[Stored items]
______

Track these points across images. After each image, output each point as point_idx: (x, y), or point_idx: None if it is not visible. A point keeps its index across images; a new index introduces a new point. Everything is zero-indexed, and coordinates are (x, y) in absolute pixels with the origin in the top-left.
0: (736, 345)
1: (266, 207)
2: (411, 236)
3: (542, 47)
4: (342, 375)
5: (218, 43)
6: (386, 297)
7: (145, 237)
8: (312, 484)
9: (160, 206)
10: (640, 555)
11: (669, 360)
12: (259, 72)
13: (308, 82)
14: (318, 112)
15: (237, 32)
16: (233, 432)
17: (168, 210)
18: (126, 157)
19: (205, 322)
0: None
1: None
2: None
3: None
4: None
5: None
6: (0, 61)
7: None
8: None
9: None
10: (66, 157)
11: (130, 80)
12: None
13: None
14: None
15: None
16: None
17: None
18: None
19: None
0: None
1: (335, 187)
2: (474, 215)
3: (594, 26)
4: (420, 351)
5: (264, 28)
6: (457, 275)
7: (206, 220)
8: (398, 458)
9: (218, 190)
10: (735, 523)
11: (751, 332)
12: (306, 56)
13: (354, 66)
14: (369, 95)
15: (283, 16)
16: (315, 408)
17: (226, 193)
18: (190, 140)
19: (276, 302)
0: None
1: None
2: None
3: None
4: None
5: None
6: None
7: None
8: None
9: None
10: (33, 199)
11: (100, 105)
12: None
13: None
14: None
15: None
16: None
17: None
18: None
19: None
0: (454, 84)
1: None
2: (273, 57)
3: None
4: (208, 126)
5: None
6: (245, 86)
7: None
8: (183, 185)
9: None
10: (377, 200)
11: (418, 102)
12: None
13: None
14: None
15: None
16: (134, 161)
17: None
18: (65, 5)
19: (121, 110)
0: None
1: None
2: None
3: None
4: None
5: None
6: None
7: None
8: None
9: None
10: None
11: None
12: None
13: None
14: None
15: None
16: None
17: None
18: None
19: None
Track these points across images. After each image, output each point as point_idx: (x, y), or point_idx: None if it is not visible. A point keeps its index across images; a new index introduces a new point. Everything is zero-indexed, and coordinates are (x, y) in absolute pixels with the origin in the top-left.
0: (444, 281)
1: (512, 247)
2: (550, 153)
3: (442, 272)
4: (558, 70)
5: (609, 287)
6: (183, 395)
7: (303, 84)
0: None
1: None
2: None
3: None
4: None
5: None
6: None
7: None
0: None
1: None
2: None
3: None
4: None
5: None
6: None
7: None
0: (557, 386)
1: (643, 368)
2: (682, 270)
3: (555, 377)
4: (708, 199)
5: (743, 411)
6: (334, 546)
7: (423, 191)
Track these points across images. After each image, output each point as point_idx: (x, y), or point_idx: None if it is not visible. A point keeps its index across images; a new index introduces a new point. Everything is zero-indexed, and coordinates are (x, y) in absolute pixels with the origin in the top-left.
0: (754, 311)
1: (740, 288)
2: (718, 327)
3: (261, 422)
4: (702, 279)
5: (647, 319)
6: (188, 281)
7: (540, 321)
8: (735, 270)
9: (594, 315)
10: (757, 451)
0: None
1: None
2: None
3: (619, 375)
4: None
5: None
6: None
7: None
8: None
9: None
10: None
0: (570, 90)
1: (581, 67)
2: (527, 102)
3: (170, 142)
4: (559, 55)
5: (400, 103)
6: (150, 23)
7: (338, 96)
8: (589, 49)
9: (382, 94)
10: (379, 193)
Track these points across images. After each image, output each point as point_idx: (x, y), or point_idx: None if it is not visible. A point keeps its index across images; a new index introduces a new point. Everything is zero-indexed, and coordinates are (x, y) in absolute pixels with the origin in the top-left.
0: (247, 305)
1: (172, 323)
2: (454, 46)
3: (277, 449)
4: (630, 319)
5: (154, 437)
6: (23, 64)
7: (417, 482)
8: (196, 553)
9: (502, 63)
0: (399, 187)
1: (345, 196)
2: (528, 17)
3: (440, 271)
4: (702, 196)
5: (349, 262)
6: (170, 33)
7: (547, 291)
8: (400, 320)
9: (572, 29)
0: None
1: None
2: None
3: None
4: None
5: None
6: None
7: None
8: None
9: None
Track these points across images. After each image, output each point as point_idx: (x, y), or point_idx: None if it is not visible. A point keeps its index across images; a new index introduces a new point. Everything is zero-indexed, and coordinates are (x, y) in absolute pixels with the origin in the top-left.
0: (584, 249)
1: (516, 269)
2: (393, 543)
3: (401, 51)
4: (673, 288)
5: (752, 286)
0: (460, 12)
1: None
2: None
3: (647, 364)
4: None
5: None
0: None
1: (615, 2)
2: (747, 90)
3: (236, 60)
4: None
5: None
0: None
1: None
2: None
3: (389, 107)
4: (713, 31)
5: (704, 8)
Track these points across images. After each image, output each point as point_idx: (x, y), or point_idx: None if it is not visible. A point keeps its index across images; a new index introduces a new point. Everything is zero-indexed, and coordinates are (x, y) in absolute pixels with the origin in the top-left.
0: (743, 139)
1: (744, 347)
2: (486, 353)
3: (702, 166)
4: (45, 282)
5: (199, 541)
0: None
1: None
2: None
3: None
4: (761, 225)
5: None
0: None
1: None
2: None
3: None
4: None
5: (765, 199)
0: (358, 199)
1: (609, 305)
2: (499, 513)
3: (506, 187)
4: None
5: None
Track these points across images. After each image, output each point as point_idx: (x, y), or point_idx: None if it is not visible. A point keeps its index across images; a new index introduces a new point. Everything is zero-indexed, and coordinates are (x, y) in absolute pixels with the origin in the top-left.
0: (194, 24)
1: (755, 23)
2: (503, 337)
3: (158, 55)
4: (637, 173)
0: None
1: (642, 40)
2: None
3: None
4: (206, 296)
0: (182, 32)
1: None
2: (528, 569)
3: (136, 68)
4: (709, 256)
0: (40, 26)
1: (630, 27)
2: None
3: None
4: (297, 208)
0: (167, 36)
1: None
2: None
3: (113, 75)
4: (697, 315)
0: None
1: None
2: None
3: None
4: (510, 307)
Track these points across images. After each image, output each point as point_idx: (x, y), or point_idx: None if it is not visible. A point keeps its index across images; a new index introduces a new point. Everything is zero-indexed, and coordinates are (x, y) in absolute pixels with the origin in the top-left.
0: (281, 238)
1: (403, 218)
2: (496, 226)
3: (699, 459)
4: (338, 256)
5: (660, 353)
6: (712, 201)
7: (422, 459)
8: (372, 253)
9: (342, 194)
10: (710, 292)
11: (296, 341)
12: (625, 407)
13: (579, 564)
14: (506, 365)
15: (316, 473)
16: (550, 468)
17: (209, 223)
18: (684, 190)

______

What to work on: Please output every line of the records above unchanged, from the first line to the last.

Finished task:
Track these points across images. After each image, output each point as point_idx: (x, y), or point_idx: None if it is not visible. A point keeps its index across images; a new index introduces a new point. Everything is zero-indexed, and coordinates are (x, y) in absolute pixels with the origin in the top-left.
0: (736, 345)
1: (266, 207)
2: (411, 236)
3: (542, 47)
4: (342, 375)
5: (218, 43)
6: (386, 297)
7: (145, 237)
8: (312, 484)
9: (160, 206)
10: (640, 555)
11: (669, 360)
12: (259, 72)
13: (308, 82)
14: (318, 112)
15: (237, 32)
16: (233, 432)
17: (168, 210)
18: (126, 157)
19: (205, 322)
0: None
1: None
2: None
3: None
4: None
5: None
6: (0, 61)
7: None
8: None
9: None
10: (66, 157)
11: (130, 80)
12: None
13: None
14: None
15: None
16: None
17: None
18: None
19: None
0: None
1: (335, 187)
2: (474, 215)
3: (594, 26)
4: (420, 351)
5: (264, 28)
6: (457, 275)
7: (206, 220)
8: (398, 458)
9: (218, 190)
10: (735, 523)
11: (751, 332)
12: (306, 56)
13: (354, 66)
14: (369, 95)
15: (283, 16)
16: (315, 408)
17: (226, 193)
18: (190, 140)
19: (276, 302)
0: None
1: None
2: None
3: None
4: None
5: None
6: None
7: None
8: None
9: None
10: (33, 199)
11: (100, 105)
12: None
13: None
14: None
15: None
16: None
17: None
18: None
19: None
0: (454, 84)
1: None
2: (273, 57)
3: None
4: (208, 126)
5: None
6: (245, 86)
7: None
8: (183, 185)
9: None
10: (377, 200)
11: (418, 102)
12: None
13: None
14: None
15: None
16: (134, 161)
17: None
18: (65, 5)
19: (121, 110)
0: None
1: None
2: None
3: None
4: None
5: None
6: None
7: None
8: None
9: None
10: None
11: None
12: None
13: None
14: None
15: None
16: None
17: None
18: None
19: None
Track these points across images. After each image, output each point as point_idx: (x, y), or point_idx: None if it is not visible. A point keeps its index across images; a new index introduces a new point. Everything is zero-indexed, and coordinates are (x, y) in absolute pixels with the origin in the top-left.
0: (444, 281)
1: (512, 247)
2: (550, 153)
3: (442, 272)
4: (558, 70)
5: (609, 287)
6: (183, 395)
7: (303, 84)
0: None
1: None
2: None
3: None
4: None
5: None
6: None
7: None
0: None
1: None
2: None
3: None
4: None
5: None
6: None
7: None
0: (557, 386)
1: (643, 368)
2: (682, 270)
3: (555, 377)
4: (708, 199)
5: (743, 411)
6: (334, 546)
7: (423, 191)
Track these points across images. After each image, output each point as point_idx: (x, y), or point_idx: None if it is not visible. A point keeps its index across images; a new index introduces a new point. Everything is zero-indexed, and coordinates are (x, y) in absolute pixels with the origin in the top-left.
0: (754, 311)
1: (740, 288)
2: (718, 327)
3: (261, 422)
4: (702, 279)
5: (647, 319)
6: (188, 281)
7: (540, 321)
8: (735, 270)
9: (594, 315)
10: (757, 451)
0: None
1: None
2: None
3: (619, 375)
4: None
5: None
6: None
7: None
8: None
9: None
10: None
0: (570, 90)
1: (581, 67)
2: (527, 102)
3: (170, 142)
4: (559, 55)
5: (400, 103)
6: (150, 23)
7: (338, 96)
8: (589, 49)
9: (382, 94)
10: (379, 193)
Track these points across images. After each image, output each point as point_idx: (x, y), or point_idx: None if it is not visible. A point keeps its index across images; a new index introduces a new point. Everything is zero-indexed, and coordinates are (x, y) in absolute pixels with the origin in the top-left.
0: (247, 305)
1: (172, 323)
2: (454, 46)
3: (277, 449)
4: (630, 319)
5: (154, 437)
6: (23, 64)
7: (417, 482)
8: (196, 553)
9: (502, 63)
0: (399, 187)
1: (345, 196)
2: (528, 17)
3: (440, 271)
4: (702, 196)
5: (349, 262)
6: (170, 33)
7: (547, 291)
8: (400, 320)
9: (572, 29)
0: None
1: None
2: None
3: None
4: None
5: None
6: None
7: None
8: None
9: None
Track these points across images. After each image, output each point as point_idx: (x, y), or point_idx: None if it is not visible. A point keeps its index across images; a new index introduces a new point. Everything is zero-indexed, and coordinates are (x, y) in absolute pixels with the origin in the top-left.
0: (584, 249)
1: (516, 269)
2: (393, 543)
3: (401, 51)
4: (673, 288)
5: (752, 286)
0: (460, 12)
1: None
2: None
3: (647, 364)
4: None
5: None
0: None
1: (615, 2)
2: (747, 90)
3: (236, 60)
4: None
5: None
0: None
1: None
2: None
3: (389, 107)
4: (713, 31)
5: (704, 8)
Track these points across images. After each image, output each point as point_idx: (x, y), or point_idx: None if it is not visible. A point keeps its index across images; a new index introduces a new point. Everything is zero-indexed, and coordinates are (x, y) in absolute pixels with the origin in the top-left.
0: (743, 139)
1: (744, 347)
2: (486, 353)
3: (702, 166)
4: (45, 282)
5: (199, 541)
0: None
1: None
2: None
3: None
4: (761, 225)
5: None
0: None
1: None
2: None
3: None
4: None
5: (765, 199)
0: (358, 199)
1: (609, 305)
2: (499, 513)
3: (506, 187)
4: None
5: None
Track these points across images. After each image, output each point as point_idx: (x, y), or point_idx: None if it is not visible. A point keeps its index across images; a new index introduces a new point. Everything is zero-indexed, and coordinates are (x, y) in absolute pixels with the origin in the top-left.
0: (194, 24)
1: (755, 23)
2: (503, 337)
3: (158, 55)
4: (637, 173)
0: None
1: (642, 40)
2: None
3: None
4: (206, 296)
0: (182, 32)
1: None
2: (528, 569)
3: (136, 68)
4: (709, 256)
0: (40, 26)
1: (630, 27)
2: None
3: None
4: (297, 208)
0: (167, 36)
1: None
2: None
3: (113, 75)
4: (697, 315)
0: None
1: None
2: None
3: None
4: (510, 307)
Track these points across images. After each image, output each point as point_idx: (x, y), or point_idx: None if it is not visible. A point keeps its index across images; a new index introduces a new point. Everything is zero-indexed, and coordinates are (x, y) in absolute pixels with the origin in the top-left.
0: (281, 238)
1: (403, 218)
2: (496, 226)
3: (699, 459)
4: (338, 256)
5: (660, 353)
6: (712, 201)
7: (422, 459)
8: (372, 253)
9: (342, 194)
10: (710, 292)
11: (296, 341)
12: (625, 407)
13: (579, 564)
14: (506, 365)
15: (316, 473)
16: (550, 468)
17: (209, 223)
18: (684, 190)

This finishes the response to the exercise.